Mais ceux qui retournent en classe promettent de ne pas abandonner la lutte, comme l'a remarqué Élodie Trudeau, 18 ans, qui étudie en sciences humaines au collège Édouard-Montpetit.

«Plusieurs carrés rouges disaient qu'il était mieux de faire valoir notre opinion en allant voter en septembre», a-t-elle relaté au terme d'une assemblée générale ponctuée d'applaudissements, mais également de huées.

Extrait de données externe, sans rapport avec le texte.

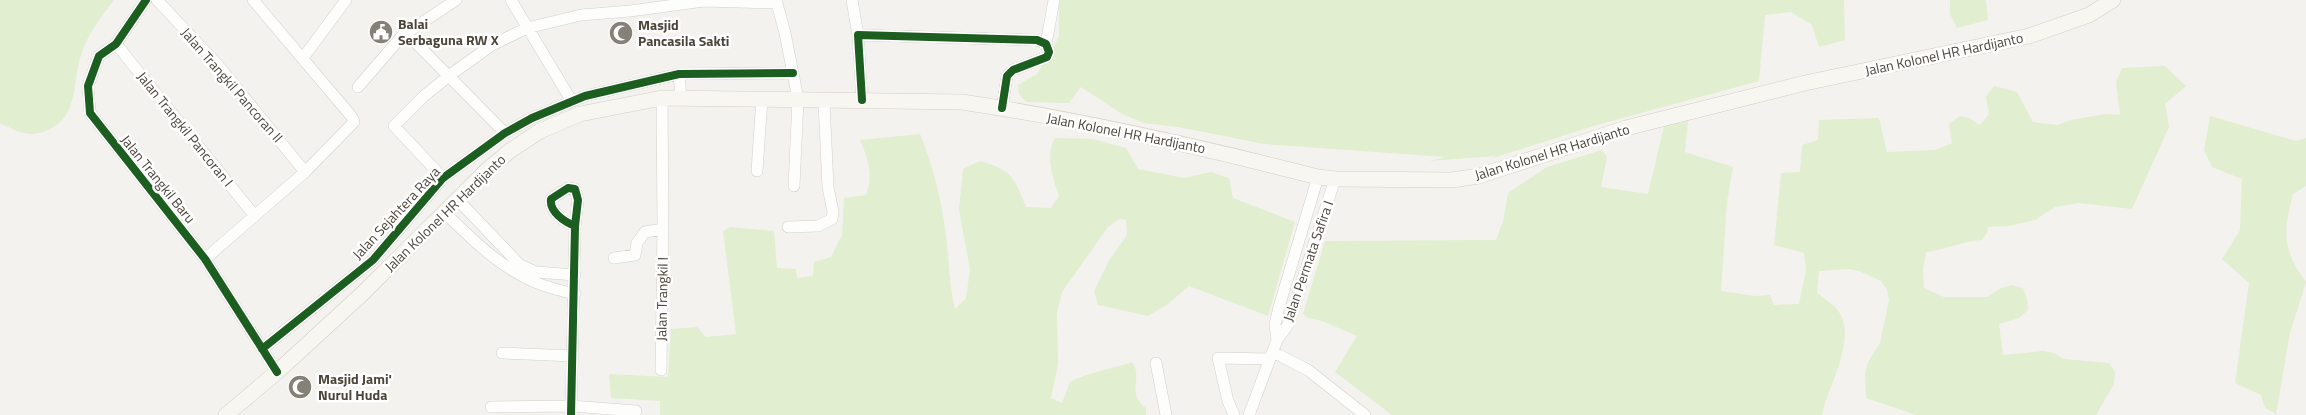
<svg xmlns="http://www.w3.org/2000/svg" width="2306" height="415" font-family="'Titillium Web',sans-serif">
<style>
.green{fill:#e1eecf}
.lines{fill:none;stroke-linecap:round;stroke-linejoin:round}
.street-casing{stroke:#d2d0cb;stroke-width:12}
.secondary-casing{stroke:#d3cfc5;stroke-width:16}
.street{stroke:#fdfdfc;stroke-width:11}
.secondary{stroke:#f7f6f1;stroke-width:15}
.cycleway-casing{stroke:#fff;stroke-width:11}
.cycleway{stroke:#1b5e20;stroke-width:8}
.labels{text-anchor:middle;stroke-width:5;stroke-linejoin:round;paint-order:stroke}
.poi-label{font-size:14px;font-weight:bold;fill:#4b4439;stroke:#fff;text-anchor:start}
.street-label{font-size:14px;fill:#4b4439;stroke:#fff}
</style>
<rect width="100%" height="100%" fill="#f4f2ee"/>
<path class="green" d="M0,0H114C101,17 87,35 81,55C72,82 79,115 50,129C30,139 19,132 0,123Z
M1059,0H1844L1845,40L1819,47L1812,25L1791,12L1765,15L1759,81L1597,125L1490,159L1496,156L1429,161L1446,157L1264,144L1178,127L1144,123L1122,114L1081,87L1069,103L1026,102L1019,94L1018,85L1037,74L1059,37Z
M1950,0H1986L1988,20L1957,28L1950,14Z
M2165,66L2186,86L2165,104L2169,127L2132,209L2079,203L2055,207L2035,220L2008,226L1988,227L1987,233L1982,240C1962,241 1945,250 1926,252L1923,270L1924,288L1944,297H1987L2001,288L2012,285L2023,288L2027,299L2028,310L2019,318L1999,324L2003,355L2043,351L2054,353L2064,359L2109,363L2115,372L2114,384L2096,415H1916L1866,398L1865,373L1868,362L1880,343L1889,300L1887,290L1881,281L1859,271L1848,269L1819,271L1817,293C1823,298 1830,302 1835,307C1861,334 1828,385 1822,415H1392L1335,372L1357,336L1322,321L1308,318L1303,314L1325,241L1496,240L1503,221L1508,193L1547,167L1602,150L1607,157L1601,187L1648,194L1664,126L1688,121L1685,152L1733,167L1727,202L1721,291L1755,296L1770,295L1774,305L1799,304L1806,270L1804,253L1774,245L1781,173L1800,172L1802,145L1818,140L1819,120L1879,118L1887,152L1935,150L1952,143L1949,124L1960,116L1969,118L1980,125L1989,114L1986,97L1994,86L2017,92L2033,122L2057,125L2071,120L2105,114L2120,115L2116,82L2122,68Z
M2210,116L2296,141L2306,138V186L2293,194C2283,232 2282,249 2306,282L2290,333L2276,414L2265,408L2261,395L2235,383L2249,283L2222,259L2240,230L2242,179L2212,167L2204,150Z
M920,134C933,165 942,202 946,235C949,260 949,284 955,309L966,298L970,270L959,209L963,169L980,161C1012,170 1014,177 1026,207L1051,208L1059,196C1053,179 1045,155 1055,138L1093,139L1126,148L1138,169L1184,178L1211,172L1229,178L1233,198L1295,222L1268,316L1189,286L1168,304L1148,316L1098,305L1094,291L1110,259L1127,235L1126,220L1119,219L1108,227L1062,292L1057,313L1058,364L1051,398L1062,403L1070,382C1087,373 1112,369 1132,362C1144,378 1125,393 1146,408V415H660V401L611,398L609,374L668,377L671,329L697,327L706,337L736,334L723,231L730,227L774,231L777,268L796,269L797,278L813,276L814,262L831,257L842,235L844,198L866,195C874,176 868,158 860,140Z"/>
<g class="lines">
<g class="street-casing">
<path id="street" d="M146,0L116,44L99,56L88,86L90,113L205,259L277,372
M157,0L217,64L305,172
M511,0L571,100
M776,0L785,33L798,99L794,186
M852,0L858,35
M406,33L505,133
M116,44L254,215
M1046,44L1054,0
M303,58L346,0
M679,74L681,98
M358,87L402,36L456,0
M862,100L858,35L1037,40L1046,44L1049,52L1047,57L1013,70L1007,76L1002,108
M757,171L762,98
M443,178L394,126L424,96L450,75L492,45L527,28L581,15L630,11L704,1L777,3
M457,199L520,265L536,272L575,275
M444,212C472,239 500,268 537,283C549,288 562,291 575,294
M788,227L818,226L832,219L833,212L828,187L824,102
M614,258L635,255L637,243L645,232L663,229
M205,259L305,172L354,122L352,117L253,0
M1277,340L1288,325L1335,179
M262,349L373,260L443,178L505,133L532,118L585,96L679,74L793,73
M1273,352L1308,370L1365,415
M502,353L573,356
M1156,363L1166,415
M661,370L663,229L662,98
M491,407L571,406L636,411
M571,415L575,226L578,200L575,189L568,188L551,199C549,212 565,222 575,226
M1234,415L1228,401L1218,358L1270,359
M1249,415L1277,340L1275,324L1279,307L1318,177"/>
</g>
<g class="secondary-casing">
<path id="secondary" d="M226,415L277,372L362,294L486,171L511,150L540,131L580,114L662,98L962,102C1082,120 1201,147 1318,177L1335,179L1452,180L1479,176L1626,128L1805,83L2029,36L2089,15L2113,0"/>
</g>
<use href="#street" class="street"/>
<use href="#secondary" class="secondary"/>
<g class="cycleway-casing">
<path id="cycleway" d="M146,0L116,44L99,56L88,86L90,113L205,259L277,372
M862,100L858,35L1037,40L1046,44L1049,52L1047,57L1013,70L1007,76L1002,108
M262,349L373,260L443,178L505,133L532,118L585,96L679,74L793,73
M571,415L575,226L578,200L575,189L568,188L551,199C549,212 565,222 575,226"/>
</g>
<use href="#cycleway" class="cycleway"/>
</g>
<defs>
<g id="civic-disc" transform="scale(1.25)"><circle r="9.5" fill="#868178" stroke="#fff"/><path d="M-.6-6.5H3V-4.5H.6V-3L4-1V1h2V6H-6V1h2V-1L-.6-3ZM-1.2 2.5V6h2.4V2.5Z" fill="#fff"/></g>
<g id="mosque-disc" transform="scale(1.25)"><circle r="9.5" fill="#868178" stroke="#fff"/><path d="M3.5-4.9A6 6 0 1 0 3.5 4.9A5 5 0 1 1 3.5-4.9Z" fill="#fff"/></g>
</defs>
<g fill-rule="evenodd">
<use href="#civic-disc" x="381" y="32"/>
<use href="#mosque-disc" x="621" y="33"/>
<use href="#mosque-disc" x="300" y="387"/>
</g>
<g class="labels">
<g class="poi-label">
<text x="398" y="29">Balai<tspan x="398" dy="16">Serbaguna RW X</tspan></text>
<text x="638" y="30">Masjid<tspan x="638" dy="16">Pancasila Sakti</tspan></text>
<text x="318" y="384">Masjid Jami'<tspan x="318" dy="16">Nurul Huda</tspan></text>
</g>
<g class="street-label">
<text transform="translate(1944 54) rotate(-12)" y="5">Jalan Kolonel HR Hardijanto</text>
<text transform="translate(232 85) rotate(49)" y="5">Jalan Trangkil Pancoran II</text>
<text transform="translate(185 129) rotate(51)" y="5">Jalan Trangkil Pancoran I</text>
<text transform="translate(1126 133) rotate(11)" y="5">Jalan Kolonel HR Hardijanto</text>
<text transform="translate(1552 152) rotate(-17)" y="5">Jalan Kolonel HR Hardijanto</text>
<text transform="translate(158 179) rotate(51)" y="5">Jalan Trangkil Baru</text>
<text transform="translate(396 213) rotate(-47)" y="5">Jalan Sejahtera Raya</text>
<text transform="translate(445 213) rotate(-44)" y="5">Jalan Kolonel HR Hardijanto</text>
<text transform="translate(1308 261) rotate(-71)" y="5">Jalan Permata Safira I</text>
<text transform="translate(662 299) rotate(-89)" y="5">Jalan Trangkil I</text>
</g>
</g>
</svg>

«Certains disaient qu'on serait plus fort dans la rue, mais d'autres martelaient que, peu importe ce qu'on allait faire, Jean Charest allait le prendre contre nous.»

D'autres votes doivent avoir lieu au cours de la semaine dans plusieurs établissements.

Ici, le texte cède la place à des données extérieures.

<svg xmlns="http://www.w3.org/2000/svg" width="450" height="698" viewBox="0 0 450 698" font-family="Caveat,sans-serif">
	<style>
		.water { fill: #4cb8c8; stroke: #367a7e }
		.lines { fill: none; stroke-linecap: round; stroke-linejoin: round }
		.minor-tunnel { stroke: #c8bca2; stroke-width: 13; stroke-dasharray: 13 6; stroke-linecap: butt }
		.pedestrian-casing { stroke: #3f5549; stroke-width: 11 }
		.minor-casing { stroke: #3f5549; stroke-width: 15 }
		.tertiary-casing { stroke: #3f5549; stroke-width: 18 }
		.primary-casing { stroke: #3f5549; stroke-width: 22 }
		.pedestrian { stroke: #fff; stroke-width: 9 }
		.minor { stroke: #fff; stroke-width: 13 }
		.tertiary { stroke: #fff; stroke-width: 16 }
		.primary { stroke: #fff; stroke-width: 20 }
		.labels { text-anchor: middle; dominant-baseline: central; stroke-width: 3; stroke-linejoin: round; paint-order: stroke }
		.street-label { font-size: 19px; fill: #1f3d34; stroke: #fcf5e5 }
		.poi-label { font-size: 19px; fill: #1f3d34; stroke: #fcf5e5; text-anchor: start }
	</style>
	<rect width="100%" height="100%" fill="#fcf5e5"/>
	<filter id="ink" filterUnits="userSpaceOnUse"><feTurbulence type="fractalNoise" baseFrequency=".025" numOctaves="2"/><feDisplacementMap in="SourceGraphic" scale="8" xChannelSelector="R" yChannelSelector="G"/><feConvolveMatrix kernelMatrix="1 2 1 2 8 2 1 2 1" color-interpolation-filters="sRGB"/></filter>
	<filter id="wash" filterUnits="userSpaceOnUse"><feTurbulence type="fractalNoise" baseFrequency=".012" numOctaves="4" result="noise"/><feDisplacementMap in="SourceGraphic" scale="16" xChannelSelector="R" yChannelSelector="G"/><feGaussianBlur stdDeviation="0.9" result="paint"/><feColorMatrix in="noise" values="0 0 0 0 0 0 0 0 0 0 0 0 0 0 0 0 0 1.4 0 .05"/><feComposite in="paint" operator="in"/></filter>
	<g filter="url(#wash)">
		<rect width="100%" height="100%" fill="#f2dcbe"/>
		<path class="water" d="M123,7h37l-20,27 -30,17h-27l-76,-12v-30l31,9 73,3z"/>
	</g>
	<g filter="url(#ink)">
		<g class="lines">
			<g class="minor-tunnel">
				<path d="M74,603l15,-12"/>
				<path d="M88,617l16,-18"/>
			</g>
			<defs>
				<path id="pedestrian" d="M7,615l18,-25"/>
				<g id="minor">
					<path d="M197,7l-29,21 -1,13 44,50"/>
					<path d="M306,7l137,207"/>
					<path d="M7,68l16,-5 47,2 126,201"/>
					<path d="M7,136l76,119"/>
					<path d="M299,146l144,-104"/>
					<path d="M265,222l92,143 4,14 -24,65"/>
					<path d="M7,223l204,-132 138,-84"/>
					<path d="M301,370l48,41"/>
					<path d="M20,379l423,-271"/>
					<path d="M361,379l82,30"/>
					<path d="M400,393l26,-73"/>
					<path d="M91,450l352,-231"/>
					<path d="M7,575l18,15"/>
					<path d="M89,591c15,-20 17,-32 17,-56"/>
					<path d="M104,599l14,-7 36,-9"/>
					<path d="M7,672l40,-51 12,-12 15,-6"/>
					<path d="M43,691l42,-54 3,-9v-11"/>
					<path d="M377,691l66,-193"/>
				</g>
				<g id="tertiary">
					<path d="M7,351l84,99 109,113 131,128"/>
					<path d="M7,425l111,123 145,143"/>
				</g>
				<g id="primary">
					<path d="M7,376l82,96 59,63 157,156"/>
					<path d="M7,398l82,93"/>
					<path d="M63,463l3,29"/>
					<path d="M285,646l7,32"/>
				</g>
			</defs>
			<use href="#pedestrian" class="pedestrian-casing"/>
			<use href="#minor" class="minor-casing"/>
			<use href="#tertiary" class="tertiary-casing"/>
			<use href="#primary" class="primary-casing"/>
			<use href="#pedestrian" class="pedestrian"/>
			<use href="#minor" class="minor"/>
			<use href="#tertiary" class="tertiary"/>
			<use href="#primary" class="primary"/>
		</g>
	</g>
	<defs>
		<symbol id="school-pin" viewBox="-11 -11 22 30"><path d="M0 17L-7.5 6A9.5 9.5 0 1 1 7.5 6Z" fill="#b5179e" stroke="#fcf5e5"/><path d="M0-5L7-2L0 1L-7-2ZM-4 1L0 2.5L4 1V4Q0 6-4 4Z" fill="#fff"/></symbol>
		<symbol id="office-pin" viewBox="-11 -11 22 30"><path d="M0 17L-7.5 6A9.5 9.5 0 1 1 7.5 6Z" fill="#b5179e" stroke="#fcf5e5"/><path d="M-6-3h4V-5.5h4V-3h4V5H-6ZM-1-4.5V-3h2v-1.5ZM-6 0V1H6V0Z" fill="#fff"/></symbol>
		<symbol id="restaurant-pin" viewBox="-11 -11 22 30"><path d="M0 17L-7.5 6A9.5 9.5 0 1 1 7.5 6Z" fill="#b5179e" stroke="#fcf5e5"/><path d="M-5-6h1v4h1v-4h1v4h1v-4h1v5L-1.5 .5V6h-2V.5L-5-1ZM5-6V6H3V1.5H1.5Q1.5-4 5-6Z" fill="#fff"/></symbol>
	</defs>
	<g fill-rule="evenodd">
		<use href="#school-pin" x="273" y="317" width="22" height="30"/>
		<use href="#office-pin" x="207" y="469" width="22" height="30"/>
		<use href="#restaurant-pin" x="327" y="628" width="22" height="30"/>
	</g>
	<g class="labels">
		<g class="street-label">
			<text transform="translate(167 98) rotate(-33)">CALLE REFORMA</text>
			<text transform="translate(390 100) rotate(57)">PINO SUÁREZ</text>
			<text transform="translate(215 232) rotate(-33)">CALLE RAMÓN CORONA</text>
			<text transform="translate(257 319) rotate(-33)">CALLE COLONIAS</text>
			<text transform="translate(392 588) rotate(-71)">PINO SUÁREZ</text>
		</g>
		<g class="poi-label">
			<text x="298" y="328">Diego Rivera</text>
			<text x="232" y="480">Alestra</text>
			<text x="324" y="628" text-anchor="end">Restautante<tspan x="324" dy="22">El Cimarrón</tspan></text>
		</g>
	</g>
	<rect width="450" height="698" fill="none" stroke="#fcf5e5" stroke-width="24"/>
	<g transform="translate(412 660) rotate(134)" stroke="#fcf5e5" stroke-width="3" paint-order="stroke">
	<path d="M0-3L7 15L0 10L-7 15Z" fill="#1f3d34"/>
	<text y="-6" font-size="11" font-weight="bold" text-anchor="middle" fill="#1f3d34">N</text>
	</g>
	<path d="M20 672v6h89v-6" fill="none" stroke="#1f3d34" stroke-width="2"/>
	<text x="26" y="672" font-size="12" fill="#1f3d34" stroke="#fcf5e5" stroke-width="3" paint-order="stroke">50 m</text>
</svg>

Voulant encourager un retour en classe dans tous les établissements, le président de la Fédération des cégeps, Jean Beauchesne, n'a quant à lui pas caché que la session pourrait être annulée sans un retour rapide des étudiants.

Selon M. Beauchesne, s'il est impossible de terminer la dernière session d'hiver, il vaut mieux se concentrer à accueillir dans les cégeps les élèves qui ont terminé le secondaire et aller de l'avant avec la session d'automne.

Les fédérations étudiantes collégiale et universitaire ont indiqué au cours de la fin de semaine qu'elles n'avaient pas donné de mot d'ordre à leurs associations membres, laissant le soin à chacune d'elles de décider de reconduire la grève ou de reprendre les cours.

Cependant, la Coalition large de l’Association pour une solidarité syndicale étudiante (CLASSE) incite plutôt les associations étudiantes à reconduire les votes de grève.

Certains groupes anarchistes répètent par ailleurs que les votes de grève des étudiants sont plus démocratiques que les élections générales et estiment que leur système de démocratie directe ne devrait pas être assujetti aux stratégies électorales des partis provinciaux et du «système de démocratie représentative».

Anarchiste fort connu et acteur de divers mouvements sociaux et contestataires, Jaggi Singh a envoyé de nombreux «tweets» dans lesquels il précise que les étudiants en grève ne s'en prennent pas à un parti ou un gouvernement en particulier, mais plutôt à un «système destructif» dans son ensemble. Il appelle ainsi au maintien des grèves pendant la campagne électorale.